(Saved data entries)
※

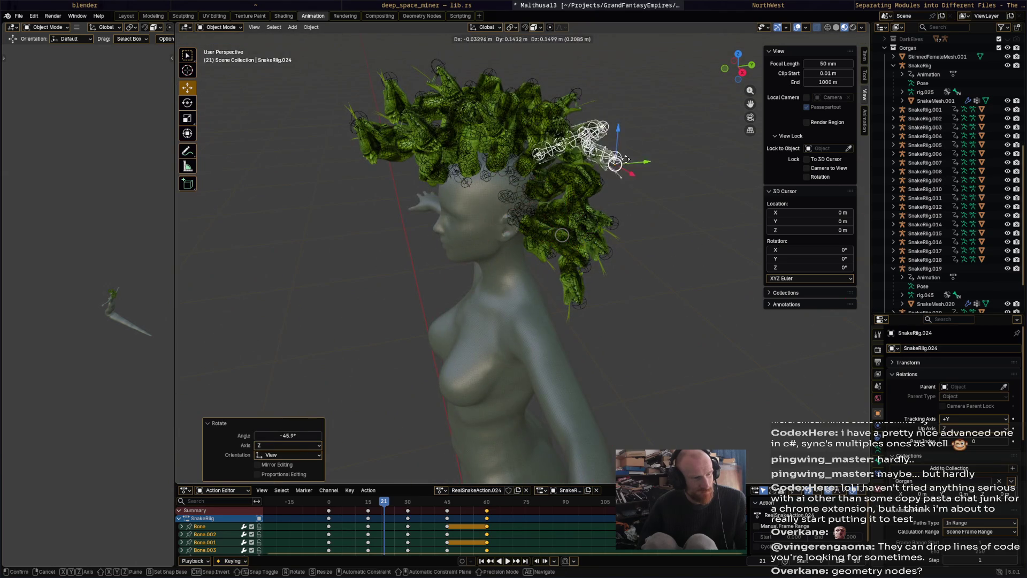
{"action": "left_click", "coordinate": [647, 191]}
- Refine SnakeRig.024 with a further −19.7° turn and several position nudges from the side
{"action": "mouse_move", "coordinate": [646, 191]}
{"action": "middle_mouse_down"}
{"action": "mouse_move", "coordinate": [602, 297]}
{"action": "mouse_move", "coordinate": [624, 158]}
{"action": "middle_mouse_up"}
{"action": "key", "text": "r"}
{"action": "left_click", "coordinate": [654, 190]}
{"action": "key", "text": "g"}
{"action": "left_click", "coordinate": [658, 189]}
{"action": "key", "text": "g"}
{"action": "left_click", "coordinate": [601, 299]}
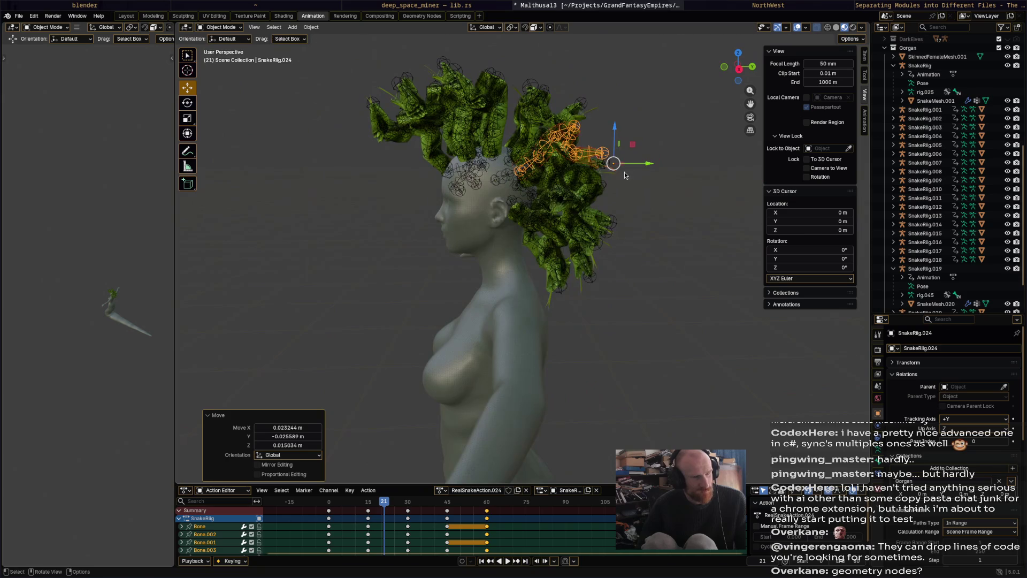
{"action": "key", "text": "g"}
{"action": "left_click", "coordinate": [644, 194]}
{"action": "middle_click_drag", "start_coordinate": [644, 193], "coordinate": [638, 223]}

※

** WHAT YOU NEED TO DO **
The records are to be retyped in full and exactly, with no image carried over.

** EXPECTED ANSWER **
{"action": "left_click", "coordinate": [647, 191]}
- Refine SnakeRig.024 with a further −19.7° turn and several position nudges from the side
{"action": "mouse_move", "coordinate": [646, 191]}
{"action": "middle_mouse_down"}
{"action": "mouse_move", "coordinate": [602, 297]}
{"action": "mouse_move", "coordinate": [624, 158]}
{"action": "middle_mouse_up"}
{"action": "key", "text": "r"}
{"action": "left_click", "coordinate": [654, 190]}
{"action": "key", "text": "g"}
{"action": "left_click", "coordinate": [658, 189]}
{"action": "key", "text": "g"}
{"action": "left_click", "coordinate": [601, 299]}
{"action": "key", "text": "g"}
{"action": "left_click", "coordinate": [644, 194]}
{"action": "middle_click_drag", "start_coordinate": [644, 193], "coordinate": [638, 223]}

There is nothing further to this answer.